U.S. sales of the top selling type 2 diabetes drug Invokana, made by Johnson & Johnson subsidiary Janssen Pharmaceuticals, dropped by $50 million during the first quarter of 2017, as lawsuits against the drug makers continue to mount over Invokana side effects. Johnson & Johnson and Janssen face more than 230 Invokana lawsuits centralized in federal multidistrict litigation in the U.S. District Court in New Jersey. All pending cases were filed by individuals who claim to have developed kidney damage or ketoacidosis after using the drug. Ketoacidosis is a dangerous condition in which too much acid builds up in the blood.
The lawsuits involve Invokana and its sister diabetes drug Invokamet, which contains the same active ingredient plus metformin. Invokana was approved by the Food and Drug Administration (FDA) in 2013 to treat patients with type 2 diabetes. In 2013, the FDA approved Invokamet for the same indication. Sine then, the drugs have been the subject of numerous FDA Safety Communications.

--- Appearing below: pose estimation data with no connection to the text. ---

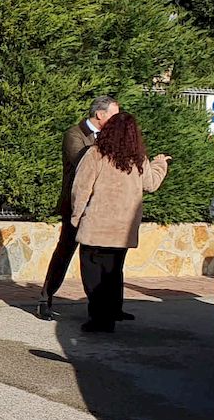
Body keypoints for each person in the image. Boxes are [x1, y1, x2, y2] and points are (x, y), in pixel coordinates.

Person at [70, 112, 169, 333]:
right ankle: (111, 313)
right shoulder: (138, 159)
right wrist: (160, 163)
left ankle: (98, 318)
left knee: (92, 274)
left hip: (96, 226)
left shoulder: (95, 155)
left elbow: (81, 188)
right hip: (122, 229)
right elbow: (151, 184)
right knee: (113, 273)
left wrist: (76, 217)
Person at [38, 95, 119, 320]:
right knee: (64, 252)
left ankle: (101, 307)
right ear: (100, 114)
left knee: (97, 258)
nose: (116, 120)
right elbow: (81, 160)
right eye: (113, 114)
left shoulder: (110, 137)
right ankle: (45, 298)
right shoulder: (75, 134)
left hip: (100, 207)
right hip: (76, 205)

In September 2015, the FDA announced it would be updating the labels of Invokana and Invokamet to warn of potential bone fractures and bone mineral density loss. In December of that year, Invokana and other drugs in its class, called SGLT2 inhibitors, were hit with new warnings for diabetic ketoacidosis as well as serious urinary tract infections. In May 2016, the FDA announced it was investigating whether use of Invokana or Invokamet was tied to an increased risk of lower limb amputations. Then in June 2016, the FDA warned that Invokana and Invokamet, along with SGLT2 inhibitors Farxiga and Xigduo XR, were associated with dozens of reports of acute kidney injury.
The first bellwether trials involving Invokana side effects are scheduled for September 2018 and could provide insight into how juries might decide similar lawsuits in the future.